In a story in today’s Times, embattled former Senate Majority Leader Joe Bruno is quoted as attributing his use of a state secretary for private business and collecting consulting fees from myriad entities with state contracts to the fact that New York has a part-time legislature.
With this in mind, we decided to take a look at what the National Conference of State Legislatures has to say about part-time versus full-time legislatures. NCSL stresses that legislatures can’t be divided into two black and white categories, but interestingly enough, NCSL puts New York in a category with California, Michigan, and Pennsylvania – states that have longer sessions and larger districts, and where legislators have larger staffs and “are paid enough to make a living without requiring outside income.” In fact, according to NCSL, legislators in New York have the third-highest salaries in the nation. (Granted, $79,500 a year may make it tough to live in and represent a district on the Upper East Side, but the median household income in Saratoga and Rensselear Counties, which Bruno represented, is less than $50,000.)
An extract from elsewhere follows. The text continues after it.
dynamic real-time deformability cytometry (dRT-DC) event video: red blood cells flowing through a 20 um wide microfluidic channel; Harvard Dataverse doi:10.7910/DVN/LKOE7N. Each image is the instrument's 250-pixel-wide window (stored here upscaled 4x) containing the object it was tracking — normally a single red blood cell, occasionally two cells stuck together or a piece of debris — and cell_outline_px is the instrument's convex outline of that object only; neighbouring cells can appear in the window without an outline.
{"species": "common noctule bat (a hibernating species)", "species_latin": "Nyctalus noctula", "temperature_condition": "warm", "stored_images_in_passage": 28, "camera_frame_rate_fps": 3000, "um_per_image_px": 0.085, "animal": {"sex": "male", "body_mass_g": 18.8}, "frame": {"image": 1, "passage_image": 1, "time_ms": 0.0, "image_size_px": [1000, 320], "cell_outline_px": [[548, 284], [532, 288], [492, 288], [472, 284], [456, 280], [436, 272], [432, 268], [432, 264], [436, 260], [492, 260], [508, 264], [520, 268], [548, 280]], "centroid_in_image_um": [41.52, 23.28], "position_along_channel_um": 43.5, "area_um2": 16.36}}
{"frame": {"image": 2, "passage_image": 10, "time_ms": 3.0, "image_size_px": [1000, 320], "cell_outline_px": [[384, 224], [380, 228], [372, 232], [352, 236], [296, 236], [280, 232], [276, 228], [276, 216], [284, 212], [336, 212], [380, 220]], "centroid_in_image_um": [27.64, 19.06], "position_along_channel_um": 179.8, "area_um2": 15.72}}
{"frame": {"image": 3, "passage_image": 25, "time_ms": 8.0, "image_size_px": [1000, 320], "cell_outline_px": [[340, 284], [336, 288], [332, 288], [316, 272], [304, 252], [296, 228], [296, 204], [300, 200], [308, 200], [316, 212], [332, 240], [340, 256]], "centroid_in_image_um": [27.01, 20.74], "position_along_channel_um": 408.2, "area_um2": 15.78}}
Aside from salaries and session length, though, New York may be less like California and more like the states that NCSL identifies as requiring less time of legislators and compensating them with quite low salaries that usually must be supplemented with outside income. As we’ve written many times before, legislators in New York spend shockingly little time studying issues through the committee process and improving legislation accordingly. So maybe when Bruno blamed New York’s citizen legislature system for his outside dealings, he was really saying that he got into trouble because he had too much time on his hands.
Fortunately, we know how to fix that problem.